> [TEXTO DO EXERCÍCIO]:
"""

26 de Julho de 2022
Por Brenda Neris Gajus, Emanuela Almeida da Silva, Fabíola Lara de Oliveira, Lais Pina, Vitor Gabriel da Silva, Vitor Hugo dos Santos (Foto: Isac Nóbrega/PR)
Apesar de adotar metas verdes ambiciosas internamente, a China ainda não usa os mesmos parâmetros para suas relações comerciais com outros países
Em virtude do crescimento acelerado, a China alcançou o título de maior poluidor do planeta, em 2006, ultrapassando os Estados Unidos. Nos últimos anos, o país tenta melhorar o tratamento da pauta ambiental, mas se, por um lado, destaca-se o esforço interno, com metas ambiciosas, por outro, as relações externas chinesas ainda demonstram pouca sensibilidade à pauta ambiental. O país ainda é conivente com práticas de destruição do meio ambiente em outros países, e a China luta para equilibrar a importância que tem atribuído nos seus discursos ao meio ambiente e clima e sua tradicional diplomacia, que busca não interferir em assuntos domésticos de outros países, inclusive do Brasil.

"""

> [EXERCÍCIO A]:
Resuma em duas frases o texto sobre a China e o meio ambiente.
> [EXERCÍCIO B]:
Responda com base no texto sobre a China e o meio ambiente:
(i) Em que ano a China passou a ser o maior poluidor do planeta?
(ii) Como o texto descreve as metas que a China adota internamente?
(iii) O que busca a diplomacia tradicional chinesa?
> [EXERCÍCIO C]:
Transcreva do texto sobre a China e o meio ambiente o trecho que vai de "Apesar de adotar" até "inclusive do Brasil.".

> [DADOS APRESENTADOS]:
"""

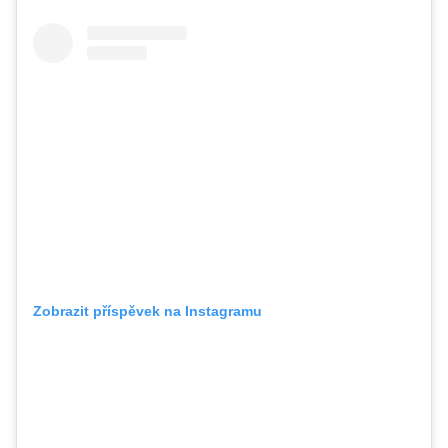
Zobrazit příspěvek na Instagramu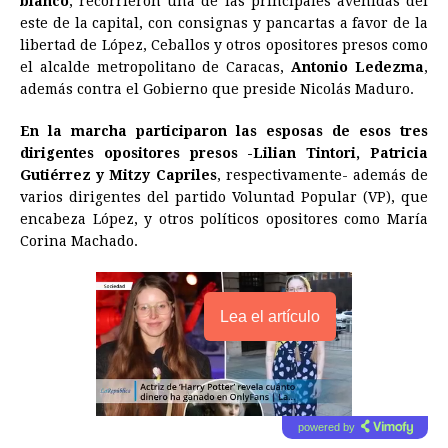
blanco
, recorrieron una de las principales avenidas del
este de la capital, con consignas y pancartas a favor de la
libertad de López, Ceballos y otros opositores presos como
el alcalde metropolitano de Caracas,
Antonio Ledezma
,
además contra el Gobierno que preside Nicolás Maduro.
En la marcha participaron las esposas de esos tres
dirigentes opositores presos -Lilian Tintori, Patricia
Gutiérrez y Mitzy Capriles
, respectivamente- además de
varios dirigentes del partido Voluntad Popular (VP), que
encabeza López, y otros políticos opositores como María
Corina Machado.
Lea el artículo
powered by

"""

> [RESPOSTA ESCRITA A]:
Em 2006, a China se tornou o maior poluidor do planeta, passando os Estados Unidos, e nos últimos anos vem adotando metas internas ambiciosas. Mesmo assim, suas relações com outros países ainda mostram pouca atenção ao meio ambiente, e o país tenta equilibrar esse discurso com sua diplomacia tradicional de não interferir em assuntos internos de outros países, inclusive do Brasil.

> [RESPOSTA ESCRITA B]:
(i) Em 2006.
(ii) Como metas verdes ambiciosas.
(iii) Não interferir em assuntos domésticos de outros países.

> [RESPOSTA ESCRITA C]:
Apesar de adotar metas verdes ambiciosas internamente, a China ainda não usa os mesmos parâmetros para suas relações comerciais com outros países
Em virtude do crescimento acelerado, a China alcançou o título de maior poluidor do planeta, em 2006, ultrapassando os Estados Unidos. Nos últimos anos, o país tenta melhorar o tratamento da pauta ambiental, mas se, por um lado, destaca-se o esforço interno, com metas ambiciosas, por outro, as relações externas chinesas ainda demonstram pouca sensibilidade à pauta ambiental. O país ainda é conivente com práticas de destruição do meio ambiente em outros países, e a China luta para equilibrar a importância que tem atribuído nos seus discursos ao meio ambiente e clima e sua tradicional diplomacia, que busca não interferir em assuntos domésticos de outros países, inclusive do Brasil.